Jeff Jarvis is in fine form as always. His headline Ditch the broadcast tower has echoes of Adam Curry's clarion call "Transmitters? We don't need no stinkin' transmitters!" Read here and tremble.
An article in the Washington Post last Friday has attracted considerable comment. David Johnson on LostRemote asks questions and I attempt to give one answer.
"The Washington Post has a centerpieceon the back-and-forth of convergence content management and evolving business plans that says it is hard to tell if TV is moving onto the Internet or if the Internet is moving on to TV. Chicken and egg?
My designer pals and I used to make a game of finding Web influences creeping into print and TV graphics (seriously, did you ever see a pipe character in print design before online?), but those were in the days when RealVideo G2 made us swoon. Today my PC has a remote control and my TV is a monitor that has a useless thing called a tuner because all the content is fed through a digital box into Channel 3. Now before I slip into my grumpy old man voice, how about some comments on the question."

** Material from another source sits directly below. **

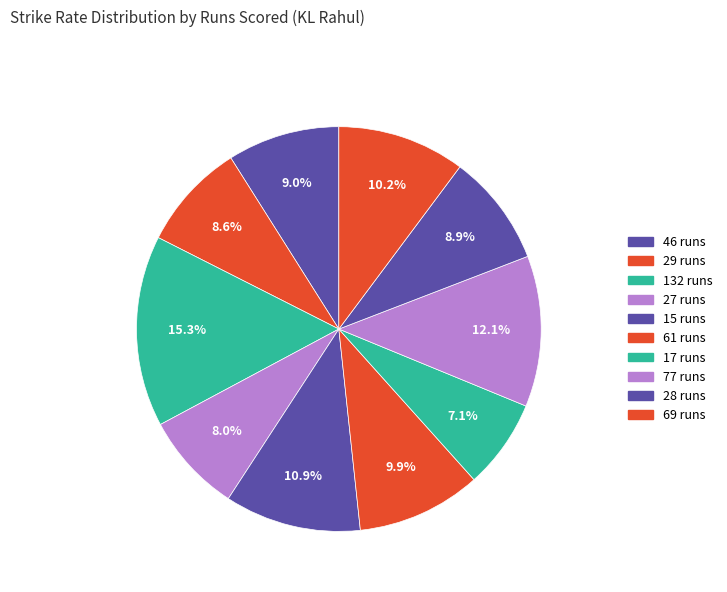

Count the number of slices in the pie.

10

WaPo has been reading Jeff Jarvis, Mark Glaser, LostRemote, Unmediated and, every Monday, MediaGuardian.The best of all of the above I re-blog for colleagues here in the
I think one of the problems is our 'adult' mindset; we are of generations which like to have things perfectly defined, compartmentalized, unionized and monetized. The kids, the millennials, have no such expectation or even need; they are at home with multi-tasking, happy with niche media, ever ready to move on when today's hot thing morphs into tomorrow's.
Television, compartmentalized, is over. Look at the impulses coming from the Digital Signage sector, from people who don't see themselves as in the television business. Look at the publishers of eZines which include textual, graphical and audiovisual components delivering an increasingly rich communications and entertainment mix.
There is no single 'next big thing' we can comfortably define and ring-fence. Let's settle for radical discontinuous change, media flux, in a constant state of 'becoming'. And, above all, we need to have fun with it.